(Stored data entries)
== Segment start ==

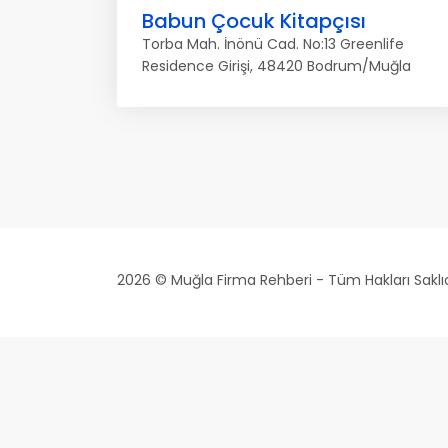
Babun Çocuk Kitapçısı
Torba Mah. İnönü Cad. No:13 Greenlife
Residence Girişi, 48420 Bodrum/Muğla
2026 © Muğla Firma Rehberi - Tüm Hakları Saklıd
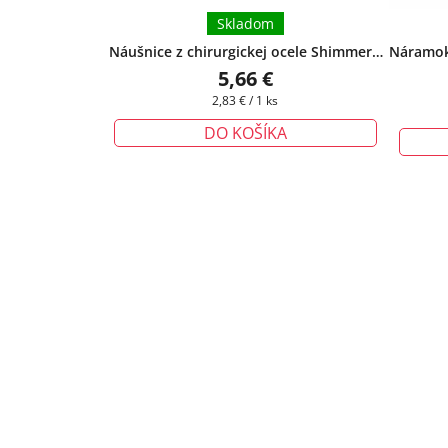
Skladom
Náušnice z chirurgickej ocele Shimmer -
Náramok 
svetlozelené
+ darčeková krabička
5,66 €
zadarmo
Jednotková
2,83 € / 1 ks
cena:
DO KOŠÍKA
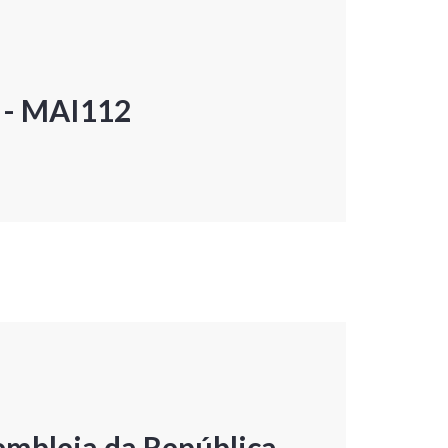
P - MAI112
embleia da República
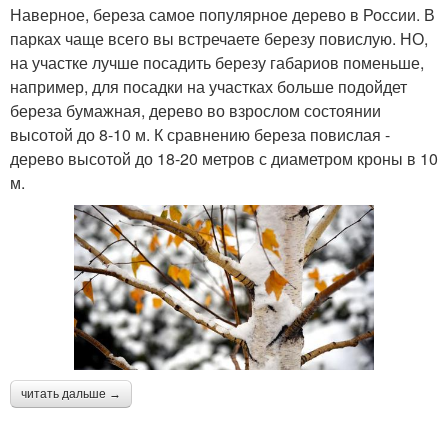
Наверное, береза самое популярное дерево в России. В
парках чаще всего вы встречаете березу повислую. НО,
на участке лучше посадить березу габариов поменьше,
например, для посадки на участках больше подойдет
береза бумажная, дерево во взрослом состоянии
высотой до 8-10 м. К сравнению береза повислая -
дерево высотой до 18-20 метров с диаметром кроны в 10
м.
читать дальше →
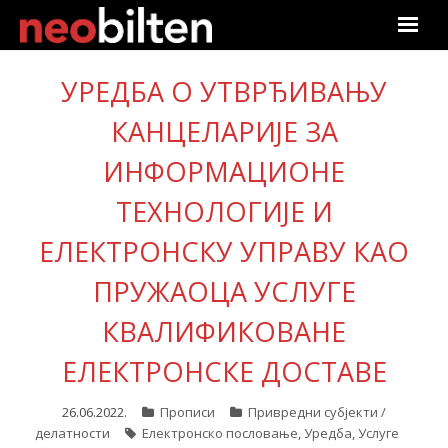
Почетна
УРЕДБА О УТВРЂИВАЊУ
Претрага
КАНЦЕЛАРИЈЕ ЗА
ИНФОРМАЦИОНЕ
Актуелно
ТЕХНОЛОГИЈЕ И
Подаци
ЕЛЕКТРОНСКУ УПРАВУ КАО
Линкови
ПРУЖАОЦА УСЛУГЕ
О нама
КВАЛИФИКОВАНЕ
ЕЛЕКТРОНСКЕ ДОСТАВЕ
Претплата
26.06.2022.
Прописи
Привредни субјекти /
Пријава
делатности
Електронско пословање
,
Уредба
,
Услуге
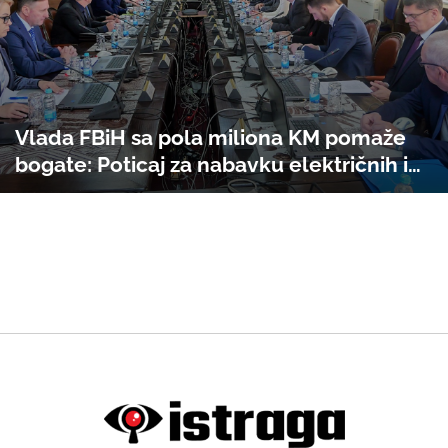
Vlada FBiH sa pola miliona KM pomaže
bogate: Poticaj za nabavku električnih i
hibridnih automobila dobilo dvoje sudija
Suda BiH, kćerka Fadila Novalića, doktor
Ermin Čehić, Hamdija Lipovača, profesor
Aziz Šunje, ljekari, advokati ...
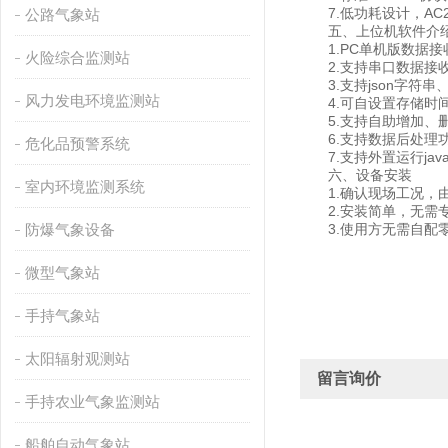
7.低功耗设计，AC2
公路气象站
五、上位机软件介
1.PC单机版数据接
火险综合监测站
2.支持串口数据接收
3.支持json字符串、m
风力发电环境监测站
4.可自设置存储时间，
5.支持自助增加、删
6.支持数据后处理
危化品预警系统
7.支持外置运行javas
六、设备安装
室内环境监测系统
1.确认现场工况，由
2.安装简单，无需专
防爆气象设备
3.使用方无需自配零
微型气象站
手持气象站
太阳辐射观测站
留言询价
手持农业气象监测站
船舶自动气象站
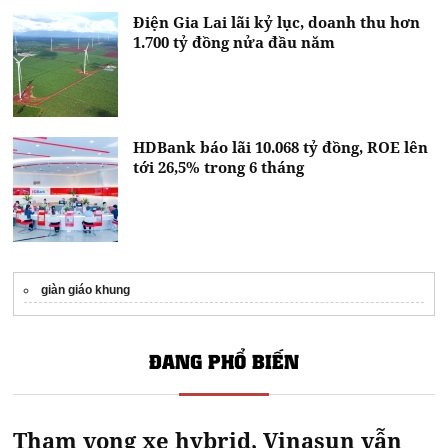
Điện Gia Lai lãi kỷ lục, doanh thu hơn
1.700 tỷ đồng nửa đầu năm
HDBank báo lãi 10.068 tỷ đồng, ROE lên
tới 26,5% trong 6 tháng
giàn giáo khung
ĐANG PHỔ BIẾN
Tham vọng xe hybrid, Vinasun vẫn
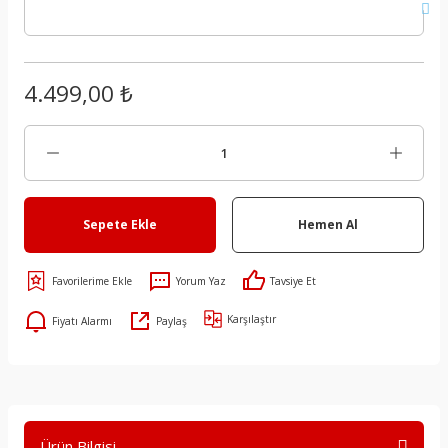
4.499,00 ₺
Sepete Ekle
Hemen Al
Yorum Yaz
Tavsiye Et
Karşılaştır
Fiyatı Alarmı
Paylaş
Ürün Bilgisi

== Segment end ==

• **Work order**
Retype the text of all the material above exactly as it appears, omitting the pictures.

• **Exercise response**
Babun Çocuk Kitapçısı
Torba Mah. İnönü Cad. No:13 Greenlife
Residence Girişi, 48420 Bodrum/Muğla
2026 © Muğla Firma Rehberi - Tüm Hakları Saklıd
Skladom
Náušnice z chirurgickej ocele Shimmer -
Náramok 
svetlozelené
+ darčeková krabička
5,66 €
zadarmo
Jednotková
2,83 € / 1 ks
cena:
DO KOŠÍKA
P - MAI112
embleia da República
Наверное, береза самое популярное дерево в России. В
парках чаще всего вы встречаете березу повислую. НО,
на участке лучше посадить березу габариов поменьше,
например, для посадки на участках больше подойдет
береза бумажная, дерево во взрослом состоянии
высотой до 8-10 м. К сравнению береза повислая -
дерево высотой до 18-20 метров с диаметром кроны в 10
м.
читать дальше →
Почетна
УРЕДБА О УТВРЂИВАЊУ
Претрага
КАНЦЕЛАРИЈЕ ЗА
ИНФОРМАЦИОНЕ
Актуелно
ТЕХНОЛОГИЈЕ И
Подаци
ЕЛЕКТРОНСКУ УПРАВУ КАО
Линкови
ПРУЖАОЦА УСЛУГЕ
О нама
КВАЛИФИКОВАНЕ
ЕЛЕКТРОНСКЕ ДОСТАВЕ
Претплата
26.06.2022.
Прописи
Привредни субјекти /
Пријава
делатности
Електронско пословање
,
Уредба
,
Услуге
Vlada FBiH sa pola miliona KM pomaže
bogate: Poticaj za nabavku električnih i
hibridnih automobila dobilo dvoje sudija
Suda BiH, kćerka Fadila Novalića, doktor
Ermin Čehić, Hamdija Lipovača, profesor
Aziz Šunje, ljekari, advokati ...
7.低功耗设计，AC2
公路气象站
五、上位机软件介
1.PC单机版数据接
火险综合监测站
2.支持串口数据接收
3.支持json字符串、m
风力发电环境监测站
4.可自设置存储时间，
5.支持自助增加、删
6.支持数据后处理
危化品预警系统
7.支持外置运行javas
六、设备安装
室内环境监测系统
1.确认现场工况，由
2.安装简单，无需专
防爆气象设备
3.使用方无需自配零
微型气象站
手持气象站
太阳辐射观测站
留言询价
手持农业气象监测站
船舶自动气象站
Điện Gia Lai lãi kỷ lục, doanh thu hơn
1.700 tỷ đồng nửa đầu năm
HDBank báo lãi 10.068 tỷ đồng, ROE lên
tới 26,5% trong 6 tháng
giàn giáo khung
ĐANG PHỔ BIẾN
Tham vọng xe hybrid, Vinasun vẫn
4.499,00 ₺
Sepete Ekle
Hemen Al
Yorum Yaz
Tavsiye Et
Karşılaştır
Fiyatı Alarmı
Paylaş
Ürün Bilgisi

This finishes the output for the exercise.